— WHAT THE TASK ASKS —
Extract the data word for word, starting at its first line and ending with the line that contains "En este sentido, los", with both of those lines included.
┌──
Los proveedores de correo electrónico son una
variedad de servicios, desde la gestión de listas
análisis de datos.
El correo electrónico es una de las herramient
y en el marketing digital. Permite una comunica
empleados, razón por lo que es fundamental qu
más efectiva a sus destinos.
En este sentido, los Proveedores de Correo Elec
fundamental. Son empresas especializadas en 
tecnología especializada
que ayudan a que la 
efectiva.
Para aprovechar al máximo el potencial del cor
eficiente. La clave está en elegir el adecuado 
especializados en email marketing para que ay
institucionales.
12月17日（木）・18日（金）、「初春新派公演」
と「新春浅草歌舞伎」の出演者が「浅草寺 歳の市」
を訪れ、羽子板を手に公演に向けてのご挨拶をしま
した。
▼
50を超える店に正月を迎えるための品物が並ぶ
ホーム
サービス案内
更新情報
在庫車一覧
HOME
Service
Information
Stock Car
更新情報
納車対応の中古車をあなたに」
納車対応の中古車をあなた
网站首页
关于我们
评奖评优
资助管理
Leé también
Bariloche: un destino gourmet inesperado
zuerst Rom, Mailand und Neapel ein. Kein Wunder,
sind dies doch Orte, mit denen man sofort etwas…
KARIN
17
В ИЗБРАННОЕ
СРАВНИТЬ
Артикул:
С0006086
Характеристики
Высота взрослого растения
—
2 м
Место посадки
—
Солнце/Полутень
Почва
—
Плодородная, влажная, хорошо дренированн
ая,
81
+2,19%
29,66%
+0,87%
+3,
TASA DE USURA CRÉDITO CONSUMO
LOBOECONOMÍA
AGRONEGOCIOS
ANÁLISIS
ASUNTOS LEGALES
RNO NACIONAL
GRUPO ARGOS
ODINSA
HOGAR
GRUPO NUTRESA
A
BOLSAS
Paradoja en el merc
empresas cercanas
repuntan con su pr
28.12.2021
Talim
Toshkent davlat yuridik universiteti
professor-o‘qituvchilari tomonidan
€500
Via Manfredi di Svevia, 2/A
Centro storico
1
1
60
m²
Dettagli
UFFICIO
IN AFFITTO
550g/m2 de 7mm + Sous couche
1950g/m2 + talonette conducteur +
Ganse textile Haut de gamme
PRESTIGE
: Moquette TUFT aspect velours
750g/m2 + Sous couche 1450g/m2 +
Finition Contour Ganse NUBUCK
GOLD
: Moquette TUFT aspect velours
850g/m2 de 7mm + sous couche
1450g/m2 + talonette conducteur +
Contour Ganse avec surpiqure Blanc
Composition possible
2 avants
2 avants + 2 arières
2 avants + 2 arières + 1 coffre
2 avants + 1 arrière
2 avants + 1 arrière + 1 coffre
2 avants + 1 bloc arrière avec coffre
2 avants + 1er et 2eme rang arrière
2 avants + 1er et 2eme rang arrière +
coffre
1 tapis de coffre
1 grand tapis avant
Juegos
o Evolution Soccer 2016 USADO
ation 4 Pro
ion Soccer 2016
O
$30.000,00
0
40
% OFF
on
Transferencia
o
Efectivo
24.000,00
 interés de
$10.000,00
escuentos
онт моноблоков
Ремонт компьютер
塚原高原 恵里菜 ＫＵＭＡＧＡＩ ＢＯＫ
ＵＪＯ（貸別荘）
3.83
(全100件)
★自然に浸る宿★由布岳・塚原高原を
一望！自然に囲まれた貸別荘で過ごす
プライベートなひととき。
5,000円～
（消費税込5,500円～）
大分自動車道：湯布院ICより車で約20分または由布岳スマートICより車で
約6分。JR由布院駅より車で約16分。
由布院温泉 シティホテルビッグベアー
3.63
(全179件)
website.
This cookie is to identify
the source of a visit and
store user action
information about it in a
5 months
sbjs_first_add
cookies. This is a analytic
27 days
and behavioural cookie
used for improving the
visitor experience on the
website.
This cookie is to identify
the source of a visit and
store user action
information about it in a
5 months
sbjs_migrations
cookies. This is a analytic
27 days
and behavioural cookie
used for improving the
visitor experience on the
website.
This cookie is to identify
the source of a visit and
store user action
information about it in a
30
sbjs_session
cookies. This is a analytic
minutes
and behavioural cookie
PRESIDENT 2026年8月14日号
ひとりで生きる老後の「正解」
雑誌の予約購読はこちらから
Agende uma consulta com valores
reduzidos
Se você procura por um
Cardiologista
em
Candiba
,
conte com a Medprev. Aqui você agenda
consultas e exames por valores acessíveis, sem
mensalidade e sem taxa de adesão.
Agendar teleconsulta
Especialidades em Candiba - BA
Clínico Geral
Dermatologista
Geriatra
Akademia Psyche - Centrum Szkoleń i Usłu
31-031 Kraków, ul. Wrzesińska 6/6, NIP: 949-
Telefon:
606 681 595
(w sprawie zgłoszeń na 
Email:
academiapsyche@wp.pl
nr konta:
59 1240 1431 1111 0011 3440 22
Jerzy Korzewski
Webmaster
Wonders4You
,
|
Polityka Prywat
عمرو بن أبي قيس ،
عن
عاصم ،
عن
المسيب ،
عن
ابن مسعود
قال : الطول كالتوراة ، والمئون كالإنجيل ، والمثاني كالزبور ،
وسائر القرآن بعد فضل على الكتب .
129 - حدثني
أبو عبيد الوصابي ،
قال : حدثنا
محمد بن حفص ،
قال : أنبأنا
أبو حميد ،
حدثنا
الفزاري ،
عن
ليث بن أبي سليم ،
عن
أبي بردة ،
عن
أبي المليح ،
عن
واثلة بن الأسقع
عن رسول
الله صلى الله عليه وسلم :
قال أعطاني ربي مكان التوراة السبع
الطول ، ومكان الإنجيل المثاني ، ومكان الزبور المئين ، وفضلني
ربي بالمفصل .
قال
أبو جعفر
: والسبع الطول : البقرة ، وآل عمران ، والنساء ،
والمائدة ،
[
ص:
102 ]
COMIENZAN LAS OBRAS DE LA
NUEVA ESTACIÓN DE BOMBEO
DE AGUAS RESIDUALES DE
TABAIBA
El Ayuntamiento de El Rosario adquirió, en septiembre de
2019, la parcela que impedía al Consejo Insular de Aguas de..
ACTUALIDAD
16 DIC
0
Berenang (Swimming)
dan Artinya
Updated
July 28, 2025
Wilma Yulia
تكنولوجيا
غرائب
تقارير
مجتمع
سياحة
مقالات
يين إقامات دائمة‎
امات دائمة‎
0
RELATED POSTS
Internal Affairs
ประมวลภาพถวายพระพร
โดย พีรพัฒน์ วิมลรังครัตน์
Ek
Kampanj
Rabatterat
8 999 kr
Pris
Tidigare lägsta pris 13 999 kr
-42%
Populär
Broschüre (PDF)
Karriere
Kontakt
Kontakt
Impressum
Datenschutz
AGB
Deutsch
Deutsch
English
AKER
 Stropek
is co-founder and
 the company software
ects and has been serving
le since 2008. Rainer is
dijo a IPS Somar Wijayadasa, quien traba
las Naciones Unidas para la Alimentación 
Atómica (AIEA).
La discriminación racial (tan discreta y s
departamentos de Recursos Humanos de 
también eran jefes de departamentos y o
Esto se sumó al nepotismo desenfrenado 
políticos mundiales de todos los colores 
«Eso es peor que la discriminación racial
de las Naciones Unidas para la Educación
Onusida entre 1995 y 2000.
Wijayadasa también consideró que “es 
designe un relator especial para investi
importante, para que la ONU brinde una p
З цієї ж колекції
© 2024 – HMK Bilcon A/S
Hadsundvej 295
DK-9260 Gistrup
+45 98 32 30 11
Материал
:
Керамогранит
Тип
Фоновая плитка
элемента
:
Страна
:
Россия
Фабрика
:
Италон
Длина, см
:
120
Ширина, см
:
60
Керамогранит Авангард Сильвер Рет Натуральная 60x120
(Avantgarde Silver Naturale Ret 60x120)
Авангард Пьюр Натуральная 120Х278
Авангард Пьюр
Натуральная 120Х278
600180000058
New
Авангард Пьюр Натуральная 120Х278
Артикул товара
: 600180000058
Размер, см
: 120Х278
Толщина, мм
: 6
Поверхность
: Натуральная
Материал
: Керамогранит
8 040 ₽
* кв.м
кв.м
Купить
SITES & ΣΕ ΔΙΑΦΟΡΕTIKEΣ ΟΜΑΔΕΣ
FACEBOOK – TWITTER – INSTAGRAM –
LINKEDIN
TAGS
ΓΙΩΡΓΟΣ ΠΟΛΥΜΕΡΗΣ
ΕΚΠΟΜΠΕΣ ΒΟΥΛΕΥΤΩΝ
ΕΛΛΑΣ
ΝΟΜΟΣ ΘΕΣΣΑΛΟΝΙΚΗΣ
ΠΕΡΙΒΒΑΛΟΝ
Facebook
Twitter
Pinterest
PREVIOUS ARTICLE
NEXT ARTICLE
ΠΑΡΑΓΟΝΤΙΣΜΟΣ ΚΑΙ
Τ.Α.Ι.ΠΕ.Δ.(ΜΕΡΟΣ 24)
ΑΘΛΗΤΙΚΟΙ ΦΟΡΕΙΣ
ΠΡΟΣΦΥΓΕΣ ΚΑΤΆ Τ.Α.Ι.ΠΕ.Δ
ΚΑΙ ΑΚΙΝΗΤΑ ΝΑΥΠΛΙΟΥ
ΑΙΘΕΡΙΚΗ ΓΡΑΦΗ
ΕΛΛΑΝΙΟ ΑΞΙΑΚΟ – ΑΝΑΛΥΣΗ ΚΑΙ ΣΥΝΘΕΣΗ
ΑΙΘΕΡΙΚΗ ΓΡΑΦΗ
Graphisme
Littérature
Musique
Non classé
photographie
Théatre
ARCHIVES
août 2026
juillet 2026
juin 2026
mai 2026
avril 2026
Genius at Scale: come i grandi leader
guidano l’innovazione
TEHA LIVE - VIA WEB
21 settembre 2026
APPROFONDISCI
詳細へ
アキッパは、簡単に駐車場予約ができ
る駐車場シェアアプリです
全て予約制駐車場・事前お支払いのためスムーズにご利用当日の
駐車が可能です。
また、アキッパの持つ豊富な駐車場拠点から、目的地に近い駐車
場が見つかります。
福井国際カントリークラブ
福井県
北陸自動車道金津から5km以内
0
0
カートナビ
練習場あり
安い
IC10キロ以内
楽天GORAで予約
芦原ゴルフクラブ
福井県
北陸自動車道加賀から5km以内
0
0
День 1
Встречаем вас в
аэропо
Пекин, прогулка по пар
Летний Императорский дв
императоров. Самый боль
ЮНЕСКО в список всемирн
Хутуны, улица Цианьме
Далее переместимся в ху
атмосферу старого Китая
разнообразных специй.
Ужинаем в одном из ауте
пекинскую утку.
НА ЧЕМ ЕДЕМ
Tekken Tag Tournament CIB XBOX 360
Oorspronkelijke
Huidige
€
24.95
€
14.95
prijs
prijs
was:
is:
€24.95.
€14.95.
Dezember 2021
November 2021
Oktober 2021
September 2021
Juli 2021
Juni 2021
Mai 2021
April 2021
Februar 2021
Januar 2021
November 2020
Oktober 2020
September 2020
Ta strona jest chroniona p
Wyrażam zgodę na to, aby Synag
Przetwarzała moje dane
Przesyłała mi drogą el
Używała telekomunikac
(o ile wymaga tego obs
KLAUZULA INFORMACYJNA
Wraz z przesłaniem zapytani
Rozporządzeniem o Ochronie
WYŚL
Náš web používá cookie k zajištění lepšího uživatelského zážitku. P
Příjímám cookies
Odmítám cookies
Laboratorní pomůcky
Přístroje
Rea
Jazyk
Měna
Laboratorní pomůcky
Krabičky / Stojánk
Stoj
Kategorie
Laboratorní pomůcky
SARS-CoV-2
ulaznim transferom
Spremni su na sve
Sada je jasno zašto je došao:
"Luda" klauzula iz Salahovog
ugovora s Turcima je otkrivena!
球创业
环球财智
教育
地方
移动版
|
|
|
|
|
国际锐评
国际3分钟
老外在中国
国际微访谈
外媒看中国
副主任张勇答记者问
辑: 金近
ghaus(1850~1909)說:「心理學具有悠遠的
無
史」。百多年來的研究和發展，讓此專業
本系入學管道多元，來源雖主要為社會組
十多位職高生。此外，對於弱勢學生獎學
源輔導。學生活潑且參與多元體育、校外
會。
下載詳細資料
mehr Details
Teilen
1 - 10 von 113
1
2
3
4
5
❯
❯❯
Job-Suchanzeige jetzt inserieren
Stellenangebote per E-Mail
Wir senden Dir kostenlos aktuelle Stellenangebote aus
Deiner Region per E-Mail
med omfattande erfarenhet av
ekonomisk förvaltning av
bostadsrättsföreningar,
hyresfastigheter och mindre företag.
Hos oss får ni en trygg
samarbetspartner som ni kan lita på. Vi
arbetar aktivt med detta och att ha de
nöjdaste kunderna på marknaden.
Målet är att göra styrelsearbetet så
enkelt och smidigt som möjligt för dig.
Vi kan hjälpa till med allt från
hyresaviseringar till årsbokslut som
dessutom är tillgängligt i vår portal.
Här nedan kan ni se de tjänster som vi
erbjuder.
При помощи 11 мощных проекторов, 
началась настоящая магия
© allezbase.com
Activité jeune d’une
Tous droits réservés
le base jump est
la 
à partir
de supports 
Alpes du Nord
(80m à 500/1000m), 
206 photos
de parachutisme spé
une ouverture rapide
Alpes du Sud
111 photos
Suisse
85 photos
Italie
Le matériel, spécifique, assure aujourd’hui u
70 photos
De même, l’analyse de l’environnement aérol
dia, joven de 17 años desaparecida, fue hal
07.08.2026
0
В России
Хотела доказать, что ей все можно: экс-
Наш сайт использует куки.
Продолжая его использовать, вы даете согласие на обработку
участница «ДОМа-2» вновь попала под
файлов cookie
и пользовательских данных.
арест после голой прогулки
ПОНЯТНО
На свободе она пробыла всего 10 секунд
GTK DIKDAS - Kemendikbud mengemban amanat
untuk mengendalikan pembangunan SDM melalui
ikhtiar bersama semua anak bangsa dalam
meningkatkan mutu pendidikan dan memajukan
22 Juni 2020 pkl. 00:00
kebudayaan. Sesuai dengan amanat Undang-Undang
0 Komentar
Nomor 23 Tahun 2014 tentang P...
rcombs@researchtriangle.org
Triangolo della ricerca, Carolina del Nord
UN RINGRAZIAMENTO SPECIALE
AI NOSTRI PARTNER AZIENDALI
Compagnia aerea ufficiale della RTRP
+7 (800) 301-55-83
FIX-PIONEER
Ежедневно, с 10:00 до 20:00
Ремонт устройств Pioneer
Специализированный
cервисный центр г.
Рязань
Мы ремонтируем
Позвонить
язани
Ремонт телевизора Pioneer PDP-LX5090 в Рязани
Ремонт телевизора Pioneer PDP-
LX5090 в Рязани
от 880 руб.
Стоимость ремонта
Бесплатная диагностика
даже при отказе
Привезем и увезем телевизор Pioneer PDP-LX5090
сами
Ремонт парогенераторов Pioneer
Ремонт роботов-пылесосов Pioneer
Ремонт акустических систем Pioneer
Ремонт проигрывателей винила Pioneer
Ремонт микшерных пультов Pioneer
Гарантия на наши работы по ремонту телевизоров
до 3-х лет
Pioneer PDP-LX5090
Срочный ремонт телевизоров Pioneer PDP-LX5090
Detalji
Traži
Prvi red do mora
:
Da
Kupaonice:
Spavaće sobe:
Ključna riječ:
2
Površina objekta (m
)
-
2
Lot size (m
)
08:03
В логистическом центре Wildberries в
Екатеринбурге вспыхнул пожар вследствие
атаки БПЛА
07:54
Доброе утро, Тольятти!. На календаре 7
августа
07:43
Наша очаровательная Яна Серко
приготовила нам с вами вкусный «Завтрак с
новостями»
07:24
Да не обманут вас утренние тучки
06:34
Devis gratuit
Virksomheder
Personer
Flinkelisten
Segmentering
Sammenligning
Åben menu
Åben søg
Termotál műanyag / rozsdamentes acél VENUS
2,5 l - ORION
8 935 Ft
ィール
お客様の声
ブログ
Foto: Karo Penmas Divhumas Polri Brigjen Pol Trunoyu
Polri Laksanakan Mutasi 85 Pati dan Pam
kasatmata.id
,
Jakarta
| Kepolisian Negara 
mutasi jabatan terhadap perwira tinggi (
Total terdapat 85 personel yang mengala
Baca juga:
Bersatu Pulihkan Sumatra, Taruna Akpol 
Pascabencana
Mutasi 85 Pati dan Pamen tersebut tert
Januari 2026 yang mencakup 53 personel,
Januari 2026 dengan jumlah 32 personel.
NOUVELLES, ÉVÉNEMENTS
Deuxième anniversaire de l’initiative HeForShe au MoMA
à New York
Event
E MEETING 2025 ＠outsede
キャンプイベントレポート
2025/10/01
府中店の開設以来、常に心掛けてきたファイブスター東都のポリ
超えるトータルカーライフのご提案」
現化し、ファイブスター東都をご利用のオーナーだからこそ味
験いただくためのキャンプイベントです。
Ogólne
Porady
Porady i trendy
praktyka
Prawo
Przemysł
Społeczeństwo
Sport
└──
— RESPONSE TO THIS TASK —
Los proveedores de correo electrónico son una
variedad de servicios, desde la gestión de listas
análisis de datos.
El correo electrónico es una de las herramient
y en el marketing digital. Permite una comunica
empleados, razón por lo que es fundamental qu
más efectiva a sus destinos.
En este sentido, los Proveedores de Correo Elec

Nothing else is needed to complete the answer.